Task:
The output should be the line containing "side table: none" and every later line of the records, exactly as written, and nothing else.

Records for the task:
▼
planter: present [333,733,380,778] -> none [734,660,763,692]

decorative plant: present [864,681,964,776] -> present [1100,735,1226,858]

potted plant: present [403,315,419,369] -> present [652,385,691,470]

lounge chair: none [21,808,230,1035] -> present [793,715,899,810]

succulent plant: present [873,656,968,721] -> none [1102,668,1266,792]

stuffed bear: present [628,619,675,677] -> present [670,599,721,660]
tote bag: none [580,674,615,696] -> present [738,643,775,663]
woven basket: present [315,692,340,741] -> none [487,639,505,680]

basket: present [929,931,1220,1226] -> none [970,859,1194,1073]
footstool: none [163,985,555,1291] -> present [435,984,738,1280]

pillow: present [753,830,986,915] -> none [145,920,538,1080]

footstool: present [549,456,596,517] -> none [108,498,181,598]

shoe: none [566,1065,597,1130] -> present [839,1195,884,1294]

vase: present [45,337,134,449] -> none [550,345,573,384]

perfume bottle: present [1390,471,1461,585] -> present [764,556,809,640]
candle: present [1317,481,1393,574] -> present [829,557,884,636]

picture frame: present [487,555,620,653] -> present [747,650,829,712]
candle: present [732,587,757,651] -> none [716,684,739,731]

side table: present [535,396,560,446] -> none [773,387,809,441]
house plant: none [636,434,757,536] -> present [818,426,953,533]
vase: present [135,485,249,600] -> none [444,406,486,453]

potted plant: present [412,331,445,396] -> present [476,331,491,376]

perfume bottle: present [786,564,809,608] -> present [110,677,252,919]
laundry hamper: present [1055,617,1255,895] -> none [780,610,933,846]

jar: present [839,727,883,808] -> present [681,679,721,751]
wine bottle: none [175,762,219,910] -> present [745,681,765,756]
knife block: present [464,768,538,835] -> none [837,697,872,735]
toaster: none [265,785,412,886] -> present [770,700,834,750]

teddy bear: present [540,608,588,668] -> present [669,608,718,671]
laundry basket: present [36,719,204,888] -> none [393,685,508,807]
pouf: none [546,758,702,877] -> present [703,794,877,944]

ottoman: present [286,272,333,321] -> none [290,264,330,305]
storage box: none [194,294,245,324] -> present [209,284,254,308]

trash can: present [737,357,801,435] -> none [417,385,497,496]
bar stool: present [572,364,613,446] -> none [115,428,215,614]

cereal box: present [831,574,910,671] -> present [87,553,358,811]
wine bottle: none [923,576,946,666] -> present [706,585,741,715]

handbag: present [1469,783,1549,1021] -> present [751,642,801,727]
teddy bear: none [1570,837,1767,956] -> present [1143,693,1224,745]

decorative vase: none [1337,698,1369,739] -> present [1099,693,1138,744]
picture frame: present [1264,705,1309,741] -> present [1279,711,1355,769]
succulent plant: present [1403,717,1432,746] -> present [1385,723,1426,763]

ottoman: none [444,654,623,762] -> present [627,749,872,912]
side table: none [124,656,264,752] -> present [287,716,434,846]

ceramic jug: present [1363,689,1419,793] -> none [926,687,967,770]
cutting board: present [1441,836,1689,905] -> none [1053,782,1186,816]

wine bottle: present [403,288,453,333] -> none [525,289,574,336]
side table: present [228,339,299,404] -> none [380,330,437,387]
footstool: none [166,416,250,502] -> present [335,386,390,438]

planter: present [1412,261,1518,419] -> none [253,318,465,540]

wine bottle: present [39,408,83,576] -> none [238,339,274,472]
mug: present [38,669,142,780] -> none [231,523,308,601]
▲
Answer to the exercise:
side table: none [124,656,264,752] -> present [287,716,434,846]

ceramic jug: present [1363,689,1419,793] -> none [926,687,967,770]
cutting board: present [1441,836,1689,905] -> none [1053,782,1186,816]

wine bottle: present [403,288,453,333] -> none [525,289,574,336]
side table: present [228,339,299,404] -> none [380,330,437,387]
footstool: none [166,416,250,502] -> present [335,386,390,438]

planter: present [1412,261,1518,419] -> none [253,318,465,540]

wine bottle: present [39,408,83,576] -> none [238,339,274,472]
mug: present [38,669,142,780] -> none [231,523,308,601]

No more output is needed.